Tuesday, January 10, 2012

EMU hope or false promise..again? The case of France

Bank of France Biz indicator shows some hope

The Bank of France has reported an increase in its industry sentiment index for December. This goes hand in hand with an unexpected rise, separately reported, in French industrial output, the later a gain of 1.1% for the month of November.

After months of EMU economic reports going from good to bad, the year-end has brought a certain respite especially to reports from France and Germany. The December readings for the MFG PMIs in the e-Zone have displayed a slight improvement in those readings across nearly all reporting EMU countries. Even so the MFG PMIs remain below the level of ‘50’ for all the observations in December, indicating only that the decline has slowed its pace and not that there is any real revival in progress since values below 50 tell of continuing slippage. Similarly, the EMU PMIs for services showed some bounce in December with only EMU members France and Germany having readings above 50, readings that indicate some growth in the services sector.

Still the Zone is beset with economic pressures and while there has been some revival in markets today and a bounce in banks shares for several key European banking institutions, the fact remains that austerity rules the euro-roost still, tilting EMU to weakness. The only really ‘pro-growth’ development of the past moth has been the continuing slide of the euro which has enhanced competitiveness among the members versus countries outside the zone and that is a silver lining a darkening euro-cloud.

Zone developments per se remain guarded with only a few slightly positive remarks coming from leaders who have been engaged in negotiations. Leading members continue to pressure Greece, a nation that already is under so much pressure that its real surprise is that it has not yet exploded.

France’s revival is depicted in its December PMI data the December bank of France pick-up and an outsized November jump in industrial output.

The BoF report, while showing month to month gains, still leaves the index at a weak position standing only in the 23.7 percentile of its historic queue of values (in other words the index is stronger 76% of the time). Industry orders stand in the bottom 12 percent of their historic rank. Overall demand is put in the 44th percentile, closer to neutral, but foreign demand stands in the lower 14 percentile of its historic queue. While the latest production result is still in the lower 21.9% of its queue, the outlook is just as weak in the bottom 21.6% of its queue. On balance there may be some stirring of economic data at year end but there is no real confirmation of any significant revival. Given the way data are, especially at year end, it is not clear that these machinations are anything more than statistical noise.

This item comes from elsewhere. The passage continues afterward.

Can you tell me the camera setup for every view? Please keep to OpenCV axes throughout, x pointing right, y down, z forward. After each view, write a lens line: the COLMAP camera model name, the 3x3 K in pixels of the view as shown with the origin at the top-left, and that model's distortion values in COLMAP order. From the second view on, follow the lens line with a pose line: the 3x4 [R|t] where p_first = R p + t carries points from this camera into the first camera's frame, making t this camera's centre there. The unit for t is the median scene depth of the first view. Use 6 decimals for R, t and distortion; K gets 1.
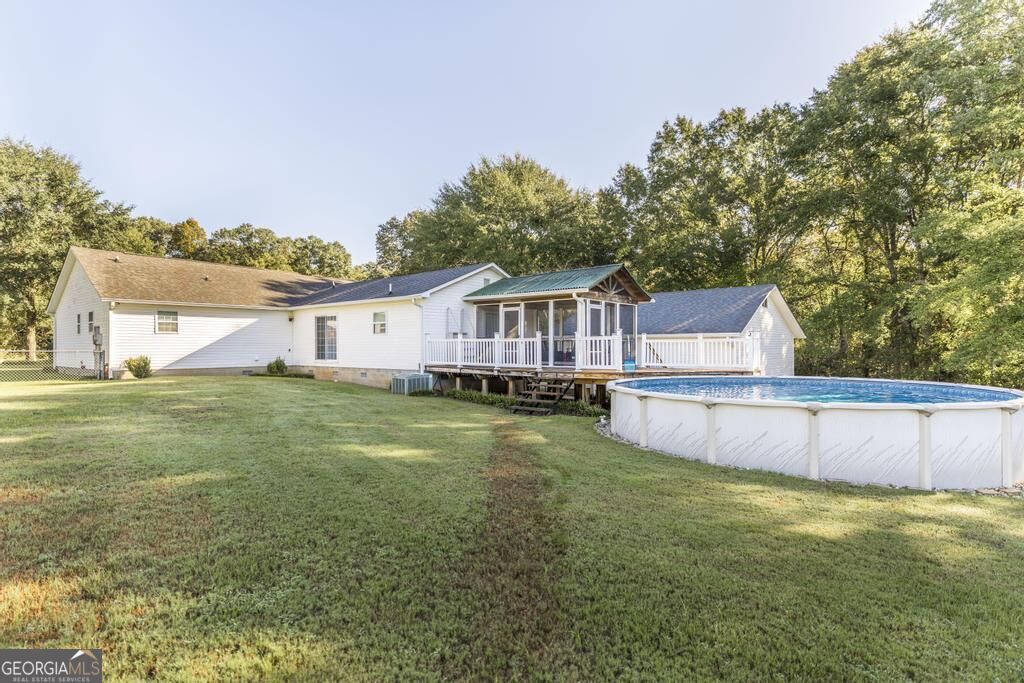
lens RADIAL K [[529.2, 0, 512.7], [0, 529.2, 340.8], [0, 0, 1]] dist [0.001426, 0.000346]
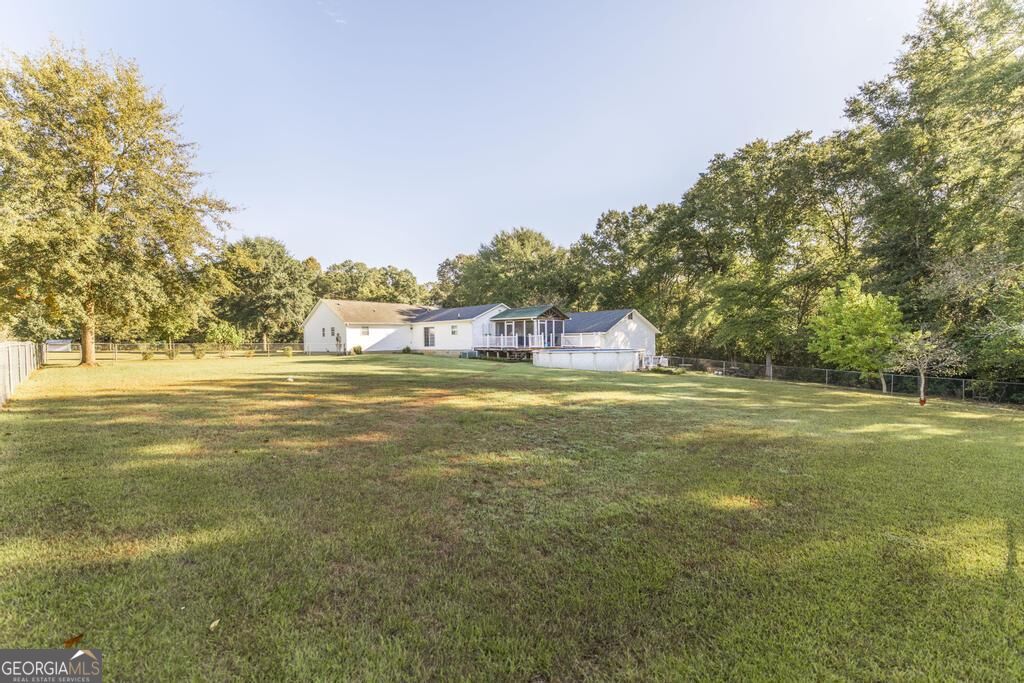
lens RADIAL K [[433.6, 0, 512.1], [0, 433.6, 341.9], [0, 0, 1]] dist [0.013828, -0.001015]
pose [[0.998196, -0.013308, -0.058546, 0.099572], [0.014184, 0.999793, 0.014572, -0.005346], [0.058340, -0.015376, 0.998178, -0.778120]]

The zone remains under pressure and France is likely bracing to lose its AAA rating. These reports and survey results taken broadly rather than confirming that the Zone is bottoming, clearly bear too many hallmarks of a euro-disease spread to France. At these low levels of economic standing in the BoF survey and other surveys we are wise not to make much of them until they show some real trend and until those trends show some staying power. So far we have only one observation, not nearly enough. Markets often refer to one-off data reversals as ‘a dead cat bounce.’ So is this cat alive or not?